Copy nothing from the entries below except the lines from the one containing "thumb tip: (288, 234)" through the one containing "pinky tip: (459, 332)", and copy those exactly.

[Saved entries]
============================================================

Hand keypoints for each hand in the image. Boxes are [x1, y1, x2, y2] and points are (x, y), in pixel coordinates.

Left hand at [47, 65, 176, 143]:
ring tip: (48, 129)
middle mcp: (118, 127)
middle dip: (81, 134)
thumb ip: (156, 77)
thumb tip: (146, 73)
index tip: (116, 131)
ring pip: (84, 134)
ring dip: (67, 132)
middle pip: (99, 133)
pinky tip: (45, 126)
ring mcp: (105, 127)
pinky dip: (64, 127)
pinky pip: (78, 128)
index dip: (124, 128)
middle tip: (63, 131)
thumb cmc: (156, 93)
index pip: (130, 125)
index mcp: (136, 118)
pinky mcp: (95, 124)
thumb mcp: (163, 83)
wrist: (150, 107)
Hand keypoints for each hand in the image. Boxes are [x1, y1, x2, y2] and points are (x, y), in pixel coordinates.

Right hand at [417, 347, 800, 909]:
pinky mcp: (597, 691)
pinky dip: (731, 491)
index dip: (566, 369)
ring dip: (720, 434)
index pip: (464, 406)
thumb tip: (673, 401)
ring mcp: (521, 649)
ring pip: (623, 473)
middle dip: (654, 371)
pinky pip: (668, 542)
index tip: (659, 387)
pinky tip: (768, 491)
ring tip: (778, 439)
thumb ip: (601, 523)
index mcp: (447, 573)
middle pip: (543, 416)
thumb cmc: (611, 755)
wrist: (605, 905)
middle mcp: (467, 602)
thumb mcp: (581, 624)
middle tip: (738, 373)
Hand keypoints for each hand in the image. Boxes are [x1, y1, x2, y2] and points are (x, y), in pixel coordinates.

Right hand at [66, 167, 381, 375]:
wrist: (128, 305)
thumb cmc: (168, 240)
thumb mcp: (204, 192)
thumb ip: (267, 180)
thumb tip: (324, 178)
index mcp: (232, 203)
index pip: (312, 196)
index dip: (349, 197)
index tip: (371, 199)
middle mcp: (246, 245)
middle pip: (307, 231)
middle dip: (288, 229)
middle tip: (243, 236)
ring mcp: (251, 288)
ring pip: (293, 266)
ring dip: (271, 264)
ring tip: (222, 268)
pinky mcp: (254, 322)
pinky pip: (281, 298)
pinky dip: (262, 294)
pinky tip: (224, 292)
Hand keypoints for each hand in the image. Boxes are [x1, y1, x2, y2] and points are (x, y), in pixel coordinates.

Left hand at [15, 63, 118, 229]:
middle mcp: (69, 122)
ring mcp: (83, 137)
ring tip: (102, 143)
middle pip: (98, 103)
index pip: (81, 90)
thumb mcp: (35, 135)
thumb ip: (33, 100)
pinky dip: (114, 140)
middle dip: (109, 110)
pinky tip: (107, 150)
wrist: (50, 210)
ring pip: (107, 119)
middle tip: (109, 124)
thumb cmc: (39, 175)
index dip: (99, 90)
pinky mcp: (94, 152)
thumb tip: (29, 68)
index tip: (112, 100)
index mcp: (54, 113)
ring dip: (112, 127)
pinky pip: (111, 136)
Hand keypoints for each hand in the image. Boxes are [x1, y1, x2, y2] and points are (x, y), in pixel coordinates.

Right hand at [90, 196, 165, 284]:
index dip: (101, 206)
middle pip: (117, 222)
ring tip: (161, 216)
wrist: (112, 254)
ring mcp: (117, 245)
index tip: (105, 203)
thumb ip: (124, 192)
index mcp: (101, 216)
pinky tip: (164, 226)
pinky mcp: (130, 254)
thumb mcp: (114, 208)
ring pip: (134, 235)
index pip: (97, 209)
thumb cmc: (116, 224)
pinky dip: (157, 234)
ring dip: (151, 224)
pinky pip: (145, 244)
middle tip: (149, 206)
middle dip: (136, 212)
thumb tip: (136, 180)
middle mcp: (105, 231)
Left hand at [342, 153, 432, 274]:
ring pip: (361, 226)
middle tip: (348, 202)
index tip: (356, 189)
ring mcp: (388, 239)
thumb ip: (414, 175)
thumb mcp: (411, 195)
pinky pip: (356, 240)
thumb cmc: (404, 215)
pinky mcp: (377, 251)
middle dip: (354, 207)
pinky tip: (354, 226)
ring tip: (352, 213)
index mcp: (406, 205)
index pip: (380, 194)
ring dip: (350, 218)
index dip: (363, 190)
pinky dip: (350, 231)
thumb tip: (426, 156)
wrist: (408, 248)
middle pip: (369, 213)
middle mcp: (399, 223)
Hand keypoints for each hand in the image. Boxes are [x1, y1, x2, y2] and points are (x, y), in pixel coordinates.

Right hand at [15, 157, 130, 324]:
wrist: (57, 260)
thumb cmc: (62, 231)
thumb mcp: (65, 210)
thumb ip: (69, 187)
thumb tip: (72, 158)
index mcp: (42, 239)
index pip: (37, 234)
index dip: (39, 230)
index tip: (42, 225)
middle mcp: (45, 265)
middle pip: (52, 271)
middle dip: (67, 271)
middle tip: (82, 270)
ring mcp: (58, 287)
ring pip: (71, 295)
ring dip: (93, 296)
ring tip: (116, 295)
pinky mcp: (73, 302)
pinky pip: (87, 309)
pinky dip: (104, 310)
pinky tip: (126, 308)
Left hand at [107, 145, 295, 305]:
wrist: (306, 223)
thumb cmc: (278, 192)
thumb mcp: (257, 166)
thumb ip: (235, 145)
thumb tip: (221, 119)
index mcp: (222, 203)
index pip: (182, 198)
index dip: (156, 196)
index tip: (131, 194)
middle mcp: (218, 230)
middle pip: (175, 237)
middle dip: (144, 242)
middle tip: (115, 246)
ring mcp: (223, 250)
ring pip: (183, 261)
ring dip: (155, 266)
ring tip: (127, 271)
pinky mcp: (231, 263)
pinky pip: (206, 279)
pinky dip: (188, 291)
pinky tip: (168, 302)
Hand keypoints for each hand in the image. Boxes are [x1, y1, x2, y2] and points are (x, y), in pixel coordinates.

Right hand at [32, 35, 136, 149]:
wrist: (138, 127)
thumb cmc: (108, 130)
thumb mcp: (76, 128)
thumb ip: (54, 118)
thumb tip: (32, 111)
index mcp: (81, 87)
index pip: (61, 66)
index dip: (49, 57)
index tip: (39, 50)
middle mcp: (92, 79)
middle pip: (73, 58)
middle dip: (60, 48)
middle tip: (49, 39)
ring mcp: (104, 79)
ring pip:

============================================================

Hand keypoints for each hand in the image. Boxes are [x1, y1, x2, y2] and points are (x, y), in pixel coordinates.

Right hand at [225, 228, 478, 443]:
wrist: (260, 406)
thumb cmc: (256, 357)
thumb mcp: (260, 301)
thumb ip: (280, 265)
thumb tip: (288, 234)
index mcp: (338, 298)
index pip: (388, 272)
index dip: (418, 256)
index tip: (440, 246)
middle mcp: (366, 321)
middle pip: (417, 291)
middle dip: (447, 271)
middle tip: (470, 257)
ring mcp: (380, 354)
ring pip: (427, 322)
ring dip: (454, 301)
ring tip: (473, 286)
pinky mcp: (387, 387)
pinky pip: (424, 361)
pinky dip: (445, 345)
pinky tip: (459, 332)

============================================================

→ **Response to the exercise**
thumb tip: (288, 234)
index mcp: (338, 298)
index pip: (388, 272)
index dip: (418, 256)
index tip: (440, 246)
middle mcp: (366, 321)
middle pip: (417, 291)
middle dip: (447, 271)
middle tip: (470, 257)
ring mcp: (380, 354)
ring pip: (427, 322)
ring dip: (454, 301)
ring tip: (473, 286)
pinky mcp: (387, 387)
pinky pip: (424, 361)
pinky dip: (445, 345)
pinky tip: (459, 332)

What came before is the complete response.